Friday, January 20, 2017

Growth

God plants us where we grow,
It is not that because a bud is born at a wild briar’s end, full in the wild beast’s way,
We ought to pluck and put it out of reach on the oak tree-top.[1]




[1] This is an excerpt from the lengthy Pompilia in The Ring and the Book by Robert Browning. He was born in 1812 in Camberwell, South London, the son of Robert Browning, a wealthy clerk in the Bank of England, and Sarah Anna Wiedemann, of German-Scottish origin. Young Robert received scant formal education. However, his father encouraged him to read and he had access to his large (6,000 volumes) library. In his teens, Browning discovered Shelley, adopting the author’s confessionalist style in poetry. At 16, he was sent to study at newly established London University, but he disliked it and soon returned home. His parents supported his decision to withdraw and supported him financially as he attempted to make a living as a poet.

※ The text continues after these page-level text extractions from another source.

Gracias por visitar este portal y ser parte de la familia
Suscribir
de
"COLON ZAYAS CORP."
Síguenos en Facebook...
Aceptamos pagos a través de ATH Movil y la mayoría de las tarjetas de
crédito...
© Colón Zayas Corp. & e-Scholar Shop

Browning began publishing poems in his early twenties, but they attracted little attention.  In 1834 he traveled to Russia. The following year, his poem Paracelsus made an impact. In 1837 he began to write verse drama for the stage. The following year, he made his first trip to Italy. As his reputation began to grow, Browning met Carlyle (see footnote 21), Dickens (see footnote 130), and Tennyson, and formed several important friendships.

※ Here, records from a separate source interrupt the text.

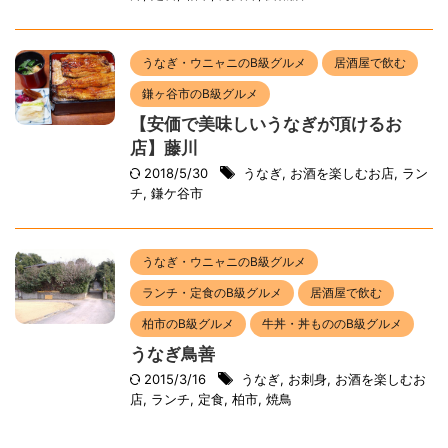
うなぎ・ウニャニのB級グルメ
居酒屋で飲む
鎌ヶ谷市のB級グルメ
【安価で美味しいうなぎが頂けるお
店】藤川
2018/5/30
うなぎ
,
お酒を楽しむお店
,
ラン
チ
,
鎌ケ谷市
うなぎ・ウニャニのB級グルメ
ランチ・定食のB級グルメ
居酒屋で飲む
柏市のB級グルメ
牛丼・丼もののB級グルメ
うなぎ鳥善
2015/3/16
うなぎ
,
お刺身
,
お酒を楽しむお
店
,
ランチ
,
定食
,
柏市
,
焼鳥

In 1840, Browning’s Sordello drew hostile reviews which shadowed his reputation for the next 20 years. Between 1841 and 1846 his works appeared under the title Bells and Pomegranates. In 1846 Browning married the poet Elizabeth Barrett and settled with her in Florence. He produced comparatively little poetry during the next 15 years, but enjoyed a happy married life in their home, “Casa Guidi.” In 1861, Elizabeth died. Browning left Florence for London with his son Robert Barrett Browning. Here he wrote his greatest poem, The Ring and the Book (1869), a 21,000 line hymn to Elizabeth. It was based on the proceedings of a 1698 murder trial in Rome; Browning had bought the documents from a flea market in Florence. It was very well received, and Browning was back on the literary scene.

In the 1870s Browning published several works, including The Inn Album and a translation of Aeschylus’ Agamemnon. The Browning Society was founded in 1881, an indication of his status as a sage and celebrity. Browning died in 1889 at his son’s house in Venice at his son’s house. Various difficulties made the poet’s requested burial in Florence impossible, and his body was returned to England to be interred in Westminster Abbey.  (Source: classicauthors.net; kirjasto.sci.fi.)